Recursive performance test notes

Recursive performance test notes

The following are three methods to print the values ​​of the first N items of the Fibonacci sequence in turn and test the performance of various implementation codes.

Question: Print the values ​​of the first N items of the Fibonacci number sequence in order:

# If F(n) is the nth item of the sequence (n∈N*), then this sentence can be written as follows: F(n)=F(n-1)+F(n-2)

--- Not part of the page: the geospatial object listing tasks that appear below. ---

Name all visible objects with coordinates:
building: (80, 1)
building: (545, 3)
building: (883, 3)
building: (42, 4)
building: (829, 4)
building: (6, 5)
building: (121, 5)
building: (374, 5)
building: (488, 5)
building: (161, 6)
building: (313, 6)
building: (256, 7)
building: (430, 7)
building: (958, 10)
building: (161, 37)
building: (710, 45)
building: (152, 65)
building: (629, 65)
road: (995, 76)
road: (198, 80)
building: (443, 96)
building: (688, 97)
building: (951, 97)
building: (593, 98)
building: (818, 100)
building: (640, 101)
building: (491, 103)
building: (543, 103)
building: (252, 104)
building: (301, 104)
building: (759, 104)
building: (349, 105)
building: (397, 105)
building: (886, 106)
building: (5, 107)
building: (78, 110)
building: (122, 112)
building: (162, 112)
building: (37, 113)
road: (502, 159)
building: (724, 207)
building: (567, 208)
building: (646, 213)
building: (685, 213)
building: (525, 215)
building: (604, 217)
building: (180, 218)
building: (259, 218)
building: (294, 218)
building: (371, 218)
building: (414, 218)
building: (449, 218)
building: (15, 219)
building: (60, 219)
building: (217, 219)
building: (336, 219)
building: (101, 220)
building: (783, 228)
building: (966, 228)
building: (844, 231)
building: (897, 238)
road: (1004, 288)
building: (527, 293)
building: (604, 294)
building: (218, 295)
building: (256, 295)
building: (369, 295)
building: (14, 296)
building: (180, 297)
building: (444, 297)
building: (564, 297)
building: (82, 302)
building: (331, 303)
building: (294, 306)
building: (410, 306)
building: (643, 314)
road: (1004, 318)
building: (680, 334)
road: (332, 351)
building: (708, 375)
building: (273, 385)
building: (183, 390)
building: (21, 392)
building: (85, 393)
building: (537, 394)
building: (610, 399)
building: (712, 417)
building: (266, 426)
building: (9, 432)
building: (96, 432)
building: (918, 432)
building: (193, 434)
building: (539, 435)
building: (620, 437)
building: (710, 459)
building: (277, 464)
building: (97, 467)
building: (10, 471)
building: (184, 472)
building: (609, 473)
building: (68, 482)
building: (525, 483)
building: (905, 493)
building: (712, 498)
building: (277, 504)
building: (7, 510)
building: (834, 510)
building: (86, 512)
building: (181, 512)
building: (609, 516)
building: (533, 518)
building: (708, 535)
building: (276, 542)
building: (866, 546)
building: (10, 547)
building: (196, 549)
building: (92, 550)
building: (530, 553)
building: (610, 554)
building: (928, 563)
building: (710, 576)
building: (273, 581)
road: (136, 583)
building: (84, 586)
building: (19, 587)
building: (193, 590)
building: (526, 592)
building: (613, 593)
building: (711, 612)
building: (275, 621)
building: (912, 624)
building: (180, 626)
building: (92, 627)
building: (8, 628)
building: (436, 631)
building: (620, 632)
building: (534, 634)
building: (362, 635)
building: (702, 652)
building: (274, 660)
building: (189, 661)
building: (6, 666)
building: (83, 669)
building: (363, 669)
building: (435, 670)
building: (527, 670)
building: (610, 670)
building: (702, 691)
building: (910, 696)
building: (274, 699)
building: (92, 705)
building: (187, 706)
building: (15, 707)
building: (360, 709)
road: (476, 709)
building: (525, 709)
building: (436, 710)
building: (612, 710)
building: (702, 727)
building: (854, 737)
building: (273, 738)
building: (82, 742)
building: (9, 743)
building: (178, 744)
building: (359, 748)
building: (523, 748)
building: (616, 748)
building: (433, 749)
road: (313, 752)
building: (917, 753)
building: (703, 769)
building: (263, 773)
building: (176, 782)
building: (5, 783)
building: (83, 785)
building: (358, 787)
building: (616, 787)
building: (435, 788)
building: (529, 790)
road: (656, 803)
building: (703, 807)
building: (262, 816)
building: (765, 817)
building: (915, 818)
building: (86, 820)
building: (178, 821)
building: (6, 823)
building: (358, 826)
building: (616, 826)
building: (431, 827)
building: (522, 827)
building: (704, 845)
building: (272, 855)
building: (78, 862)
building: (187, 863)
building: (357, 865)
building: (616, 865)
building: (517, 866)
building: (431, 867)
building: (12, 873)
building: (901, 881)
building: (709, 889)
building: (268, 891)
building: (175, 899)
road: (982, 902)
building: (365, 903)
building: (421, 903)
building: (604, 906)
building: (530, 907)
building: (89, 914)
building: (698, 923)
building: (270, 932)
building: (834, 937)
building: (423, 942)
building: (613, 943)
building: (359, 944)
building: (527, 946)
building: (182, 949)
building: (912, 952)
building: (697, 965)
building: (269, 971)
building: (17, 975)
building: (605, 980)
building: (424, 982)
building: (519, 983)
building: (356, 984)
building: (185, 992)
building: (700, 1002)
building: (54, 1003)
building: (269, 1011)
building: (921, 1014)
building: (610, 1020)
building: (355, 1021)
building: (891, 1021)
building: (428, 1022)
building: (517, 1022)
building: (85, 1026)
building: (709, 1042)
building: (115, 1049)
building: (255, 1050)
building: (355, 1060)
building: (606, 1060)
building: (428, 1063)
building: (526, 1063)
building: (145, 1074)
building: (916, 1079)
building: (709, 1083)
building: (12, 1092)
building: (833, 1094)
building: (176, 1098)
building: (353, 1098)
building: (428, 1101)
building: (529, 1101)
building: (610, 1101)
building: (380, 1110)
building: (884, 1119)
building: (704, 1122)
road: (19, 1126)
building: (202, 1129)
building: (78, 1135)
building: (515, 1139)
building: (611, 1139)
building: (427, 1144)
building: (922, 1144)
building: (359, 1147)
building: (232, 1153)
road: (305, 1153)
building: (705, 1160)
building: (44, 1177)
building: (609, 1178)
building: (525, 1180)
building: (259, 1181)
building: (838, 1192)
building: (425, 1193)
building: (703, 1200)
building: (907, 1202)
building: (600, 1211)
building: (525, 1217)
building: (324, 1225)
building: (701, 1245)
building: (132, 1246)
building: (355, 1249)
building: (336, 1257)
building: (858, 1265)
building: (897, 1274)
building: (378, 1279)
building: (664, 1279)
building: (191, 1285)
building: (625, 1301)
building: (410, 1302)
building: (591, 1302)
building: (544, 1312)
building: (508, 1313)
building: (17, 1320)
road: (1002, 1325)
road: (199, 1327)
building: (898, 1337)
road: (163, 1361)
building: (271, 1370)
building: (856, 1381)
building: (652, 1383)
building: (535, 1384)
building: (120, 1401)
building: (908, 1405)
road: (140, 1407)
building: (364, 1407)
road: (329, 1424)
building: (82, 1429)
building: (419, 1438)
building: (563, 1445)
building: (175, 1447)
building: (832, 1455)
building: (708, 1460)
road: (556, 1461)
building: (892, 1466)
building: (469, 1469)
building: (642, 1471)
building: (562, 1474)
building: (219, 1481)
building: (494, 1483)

# F(0)=0,F(1)=1,F(n)=F(n-1)+F(n-2)

[Implementation method 1: for loop] : Print the values ​​of the first N items of the Fibonacci sequence in turn:

    code show as below:

import datetime
start = datetime.datetime.now()
pre = 0
cur = 1  #No.1
dight = int(input('please enter a number(dight):'))
print(cur,end=' ')
for i in range(dight-1):
    pre, cur = cur, pre + cur
    print(cur,end=' ')
stop = (datetime.datetime.now() - start).total_seconds()
print('\n','program run time is :{}'.format(stop))

   The effect is as shown in the figure:

[Implementation method 2: recursive implementation, with the least code and low efficiency]: print the values ​​of the first N items of the Fibonacci sequence in turn:

     code show as below:

start2 = datetime.datetime.now()
dight2 = int(input('please enter a number(dight2):'))
def fib(dight2):
    return 1 if dark2<2 else fib(dight2-1)+fib(dight2-2) #Trinary operation.
# dight2 = int(input('please enter a number(dight2):'))
for i in range(dight2): #for loop calls the fib function.
    print(fib(i),end=' ')
fib(dight2)
stop2 = (datetime.datetime.now() - start2).total_seconds()
print('\n','program two run time is :{}'.format(stop2))

    The effect is as shown in the figure:

    

[Implementation method 3: recursive implementation, improved code, relatively high efficiency]: print the values ​​of the first N items of the Fibonacci sequence in turn:

    code show as below:

start3 = datetime.datetime.now()
pre = 0
cur = 1
dight3 = int(input('please enter a number(dight3):'))
print(cur,end = ' ')
def fib(dight3,pre =0,cur =1):
    pre, cur = cur, pre + cur
    print(cur,end= ' ')
    if dight3==2:
        return
    fib(dight3-1,pre,cur)
fib(dight3)
stop3 = (datetime.datetime.now() - start3).total_seconds()
print('\n','program run time is :{}'.format(stop3))

    The effect is as shown in the figure:

       

    Performance summary:

            Compared with the for loop, the efficiency is the highest. Code 2 is normal through recursion, with a small amount of code, but the execution efficiency is very low. With the deepening of the recursion depth, the efficiency is lower.

            Code 3 is to improve the code by recursively calling the function itself. Relatively speaking, the efficiency is improved a lot, but as the recursion depth deepens, the efficiency will drop a lot.

     Recursive performance:

            The loop is a little more complicated, but as long as it is not an infinite loop, it can iterate many times until the result is calculated.

            The fib function code is very easy to understand, but only the outermost function call can be obtained, and the internal recursive results are all intermediate results. And given a n has to be near

            2n recursion, the deeper the depth, the lower the efficiency. In order to obtain the Fibonacci sequence, it is necessary to set up a loop of n times, and the efficiency is even lower.

            The recursion also has a depth limit. If the recursion is complicated, the function is repeatedly pushed onto the stack, and the stack memory will soon overflow.
    Think: Can this minimal recursive code improve performance?
       Answer: No, because the depth of code recursion is deepened, the efficiency will decrease linearly, and the Fibonacci sequence has loops in the outer layer, and the efficiency will be lower.